R: How can find matches in a character column based on each row of a second column?

I have the following problem. In my dataset A I have a column which contains description of infrastructural projects. These are string of text which contain various infos about the project including sometimes the name of locality or multiple localities where the project was implemented.
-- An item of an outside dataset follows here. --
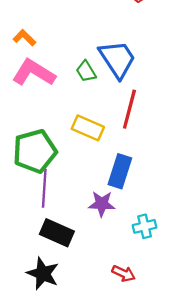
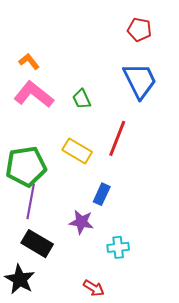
blue trapezoid: (117, 59) -> (140, 81), moved
blue rectangle: (120, 171) -> (102, 194), size x0.7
I have a separate dataset B which is basically a single column with the name of each locality (there are around 3000 of these as these are quite small).

Dataset A (14000 observations) looks something like:

Project ID Description
1 Road Construction in locality 1
2 Park construction in locality 2 and locality 3
3 Aqueduct construction in locality 1 and locality 4 and locality 5
4 Park construction

As you can see some localities are repeated (also some observations do not mention the locality name).

While Dataset B looks like:

Locality Name
locality 1
locality 2
locality 3
locality 4
locality 5

Basically what I'd like to achieve is to create a new column in dataset A for each locality mentioned in the description column.

Project ID Description NewCol1 NewCol2 NewCol3
1 Road Construction in locality 1 locality 1 NA NA
2 Park construction in locality 2 and locality 3 locality 2 locality 3 NA
3 Aqueduct construction in locality 1 and locality 4 and locality 5 locality 1 locality 4 locality 5
4 Park construction NA NA NA

However, I realise this might be quite complicated to achieve with R, so I would also be happy with having a new column listing all the localities mentioned in the description column, like:

Project ID Description NewCol1
1 Road Construction in locality 1 locality 1
2 Park construction in locality 2 and locality 3 locality 2 locality 3
3 Aqueduct construction in locality 1 and locality 4 and locality 5 locality 1 locality 4 locality 5
4 Park construction NA

How would I achieve this in R? Thank you in advance for your help!


  • library(dplyr)
    #get these location from dataframe B - location = df.B$
    locations = c("locality 1","locality 2","locality 3","locality 4","locality 5")
    #add word boundaries to locations regex
    locations_regex <- paste0("\\b",paste0(locations,collapse = "\\b|\\b"),"\\b")
    df <- data.frame(
      Project.ID = 1:4,
      Description = c("Road Construction in locality 1",
                      "Park construction in locality 2 and locality 3",
                      "Aqueduct construction in locality 1 and locality 4 and locality 5",
                      "Park construction")
    #the regex is agnostic to "locality" and will take any string in dataframe B for location names
    df %>%
      mutate(locations = str_extract_all(Description,locations_regex,simplify=T))